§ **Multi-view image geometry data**
BEGIN
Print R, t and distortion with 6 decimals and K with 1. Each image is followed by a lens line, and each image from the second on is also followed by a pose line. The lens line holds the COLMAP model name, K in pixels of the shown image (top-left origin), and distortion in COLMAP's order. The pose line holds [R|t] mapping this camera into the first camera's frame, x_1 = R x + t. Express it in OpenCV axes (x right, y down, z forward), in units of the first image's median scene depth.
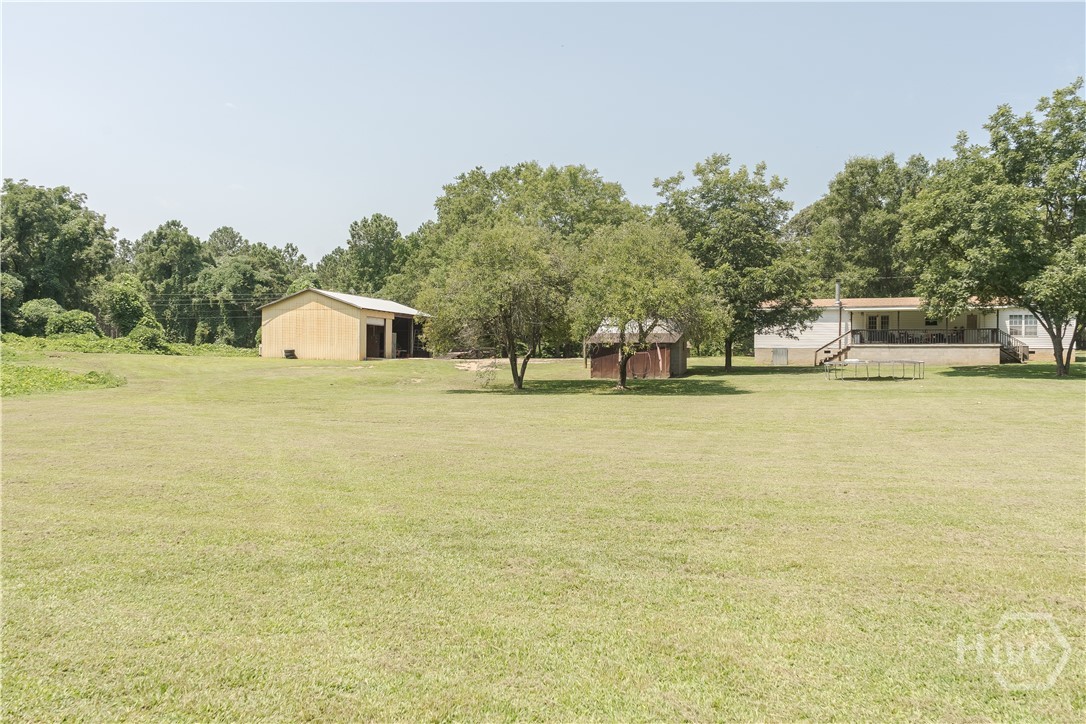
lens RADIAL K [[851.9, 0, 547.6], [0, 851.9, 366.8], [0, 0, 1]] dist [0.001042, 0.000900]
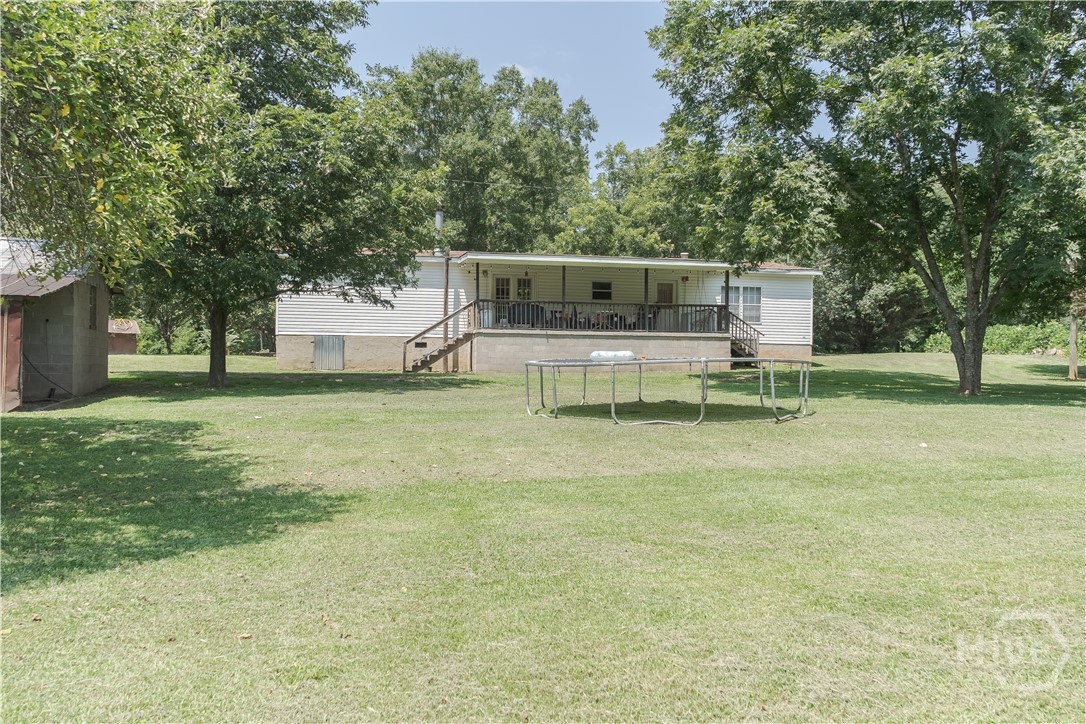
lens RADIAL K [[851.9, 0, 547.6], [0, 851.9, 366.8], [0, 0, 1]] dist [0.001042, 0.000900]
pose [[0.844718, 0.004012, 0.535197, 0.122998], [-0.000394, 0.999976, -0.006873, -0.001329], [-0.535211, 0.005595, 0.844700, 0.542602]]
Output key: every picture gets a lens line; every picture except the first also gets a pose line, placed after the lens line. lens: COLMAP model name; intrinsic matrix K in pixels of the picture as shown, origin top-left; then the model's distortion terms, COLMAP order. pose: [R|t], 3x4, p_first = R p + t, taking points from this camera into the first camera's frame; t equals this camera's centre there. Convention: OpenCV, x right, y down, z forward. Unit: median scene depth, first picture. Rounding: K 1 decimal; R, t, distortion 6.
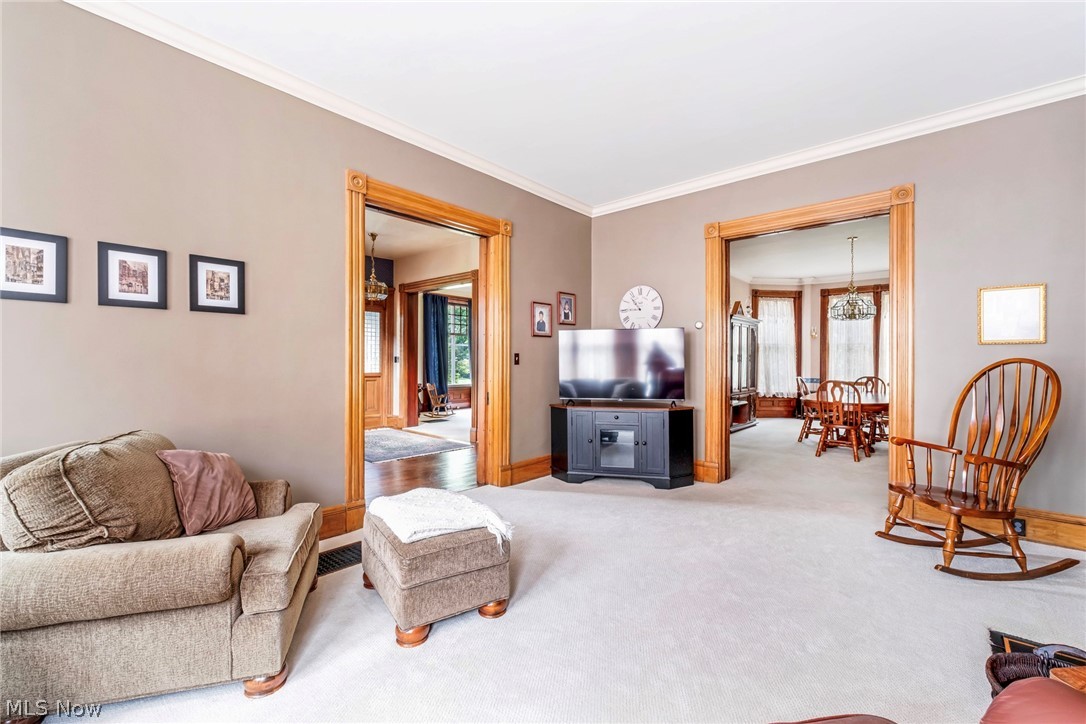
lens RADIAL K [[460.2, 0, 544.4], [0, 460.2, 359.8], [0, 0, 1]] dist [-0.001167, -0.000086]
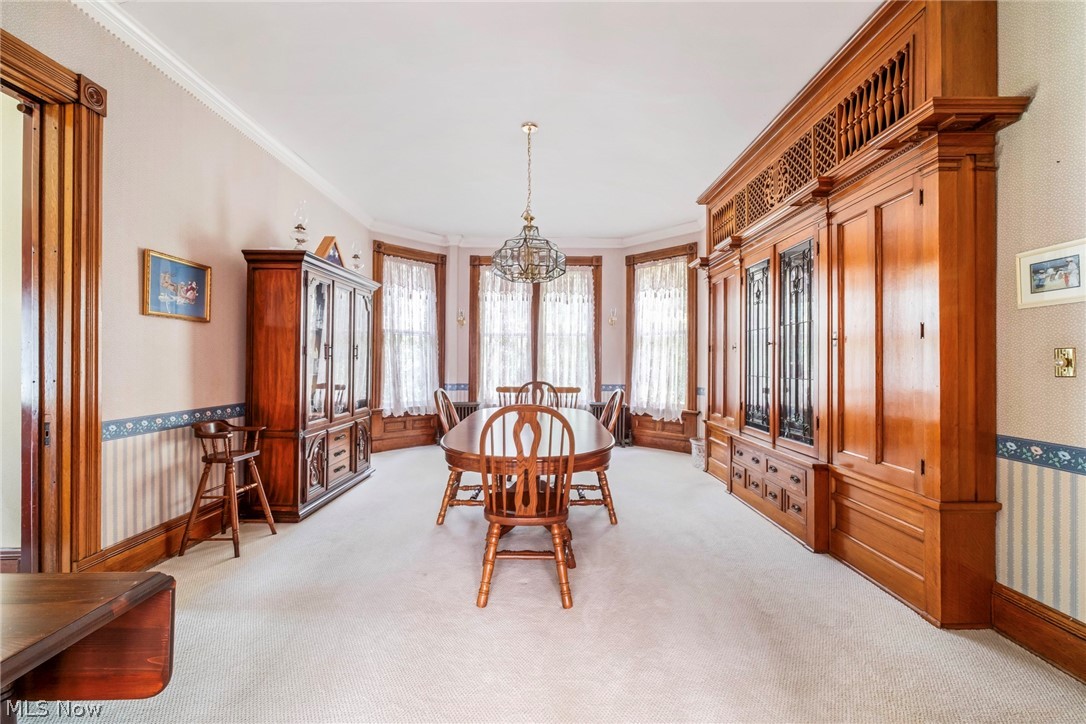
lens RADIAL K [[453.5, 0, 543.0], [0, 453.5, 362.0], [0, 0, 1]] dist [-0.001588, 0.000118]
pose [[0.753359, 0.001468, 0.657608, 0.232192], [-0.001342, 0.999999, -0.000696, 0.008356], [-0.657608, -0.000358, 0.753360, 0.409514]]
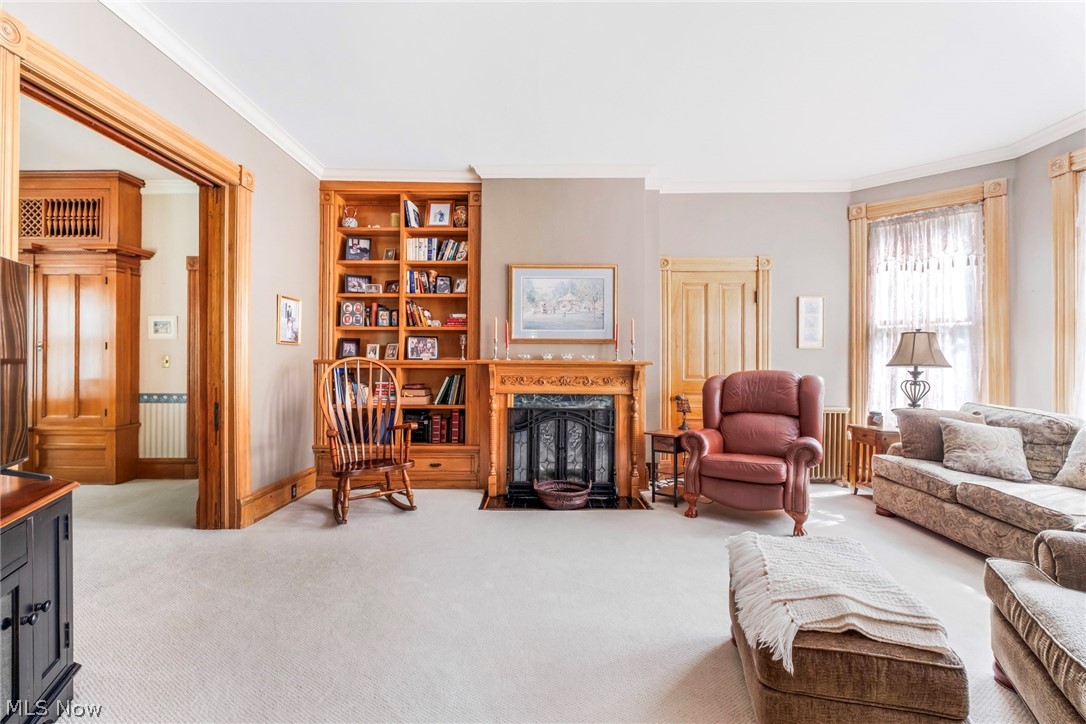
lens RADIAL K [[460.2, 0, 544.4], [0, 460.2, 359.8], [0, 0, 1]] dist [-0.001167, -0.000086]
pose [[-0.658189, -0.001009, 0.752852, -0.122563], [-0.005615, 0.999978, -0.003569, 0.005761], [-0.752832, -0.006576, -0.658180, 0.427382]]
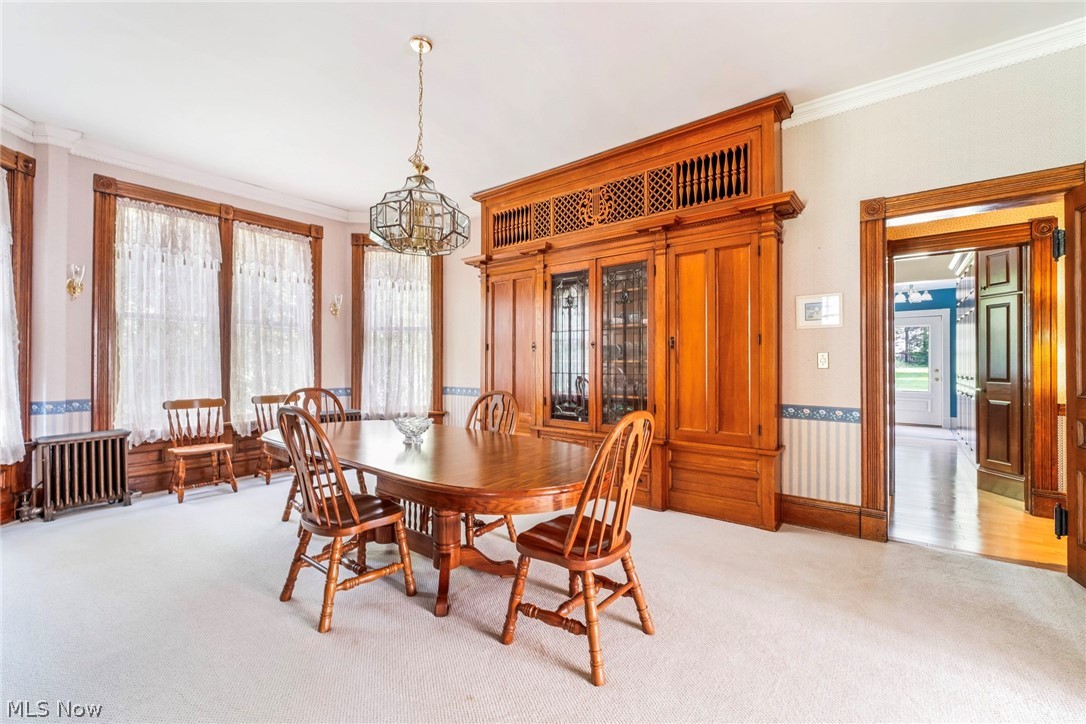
END
§ **Task**
Repeat the records in full, precisely, and keep the pictures out.

§ **Problem solution**
Print R, t and distortion with 6 decimals and K with 1. Each image is followed by a lens line, and each image from the second on is also followed by a pose line. The lens line holds the COLMAP model name, K in pixels of the shown image (top-left origin), and distortion in COLMAP's order. The pose line holds [R|t] mapping this camera into the first camera's frame, x_1 = R x + t. Express it in OpenCV axes (x right, y down, z forward), in units of the first image's median scene depth.
lens RADIAL K [[851.9, 0, 547.6], [0, 851.9, 366.8], [0, 0, 1]] dist [0.001042, 0.000900]
lens RADIAL K [[851.9, 0, 547.6], [0, 851.9, 366.8], [0, 0, 1]] dist [0.001042, 0.000900]
pose [[0.844718, 0.004012, 0.535197, 0.122998], [-0.000394, 0.999976, -0.006873, -0.001329], [-0.535211, 0.005595, 0.844700, 0.542602]]
Output key: every picture gets a lens line; every picture except the first also gets a pose line, placed after the lens line. lens: COLMAP model name; intrinsic matrix K in pixels of the picture as shown, origin top-left; then the model's distortion terms, COLMAP order. pose: [R|t], 3x4, p_first = R p + t, taking points from this camera into the first camera's frame; t equals this camera's centre there. Convention: OpenCV, x right, y down, z forward. Unit: median scene depth, first picture. Rounding: K 1 decimal; R, t, distortion 6.
lens RADIAL K [[460.2, 0, 544.4], [0, 460.2, 359.8], [0, 0, 1]] dist [-0.001167, -0.000086]
lens RADIAL K [[453.5, 0, 543.0], [0, 453.5, 362.0], [0, 0, 1]] dist [-0.001588, 0.000118]
pose [[0.753359, 0.001468, 0.657608, 0.232192], [-0.001342, 0.999999, -0.000696, 0.008356], [-0.657608, -0.000358, 0.753360, 0.409514]]
lens RADIAL K [[460.2, 0, 544.4], [0, 460.2, 359.8], [0, 0, 1]] dist [-0.001167, -0.000086]
pose [[-0.658189, -0.001009, 0.752852, -0.122563], [-0.005615, 0.999978, -0.003569, 0.005761], [-0.752832, -0.006576, -0.658180, 0.427382]]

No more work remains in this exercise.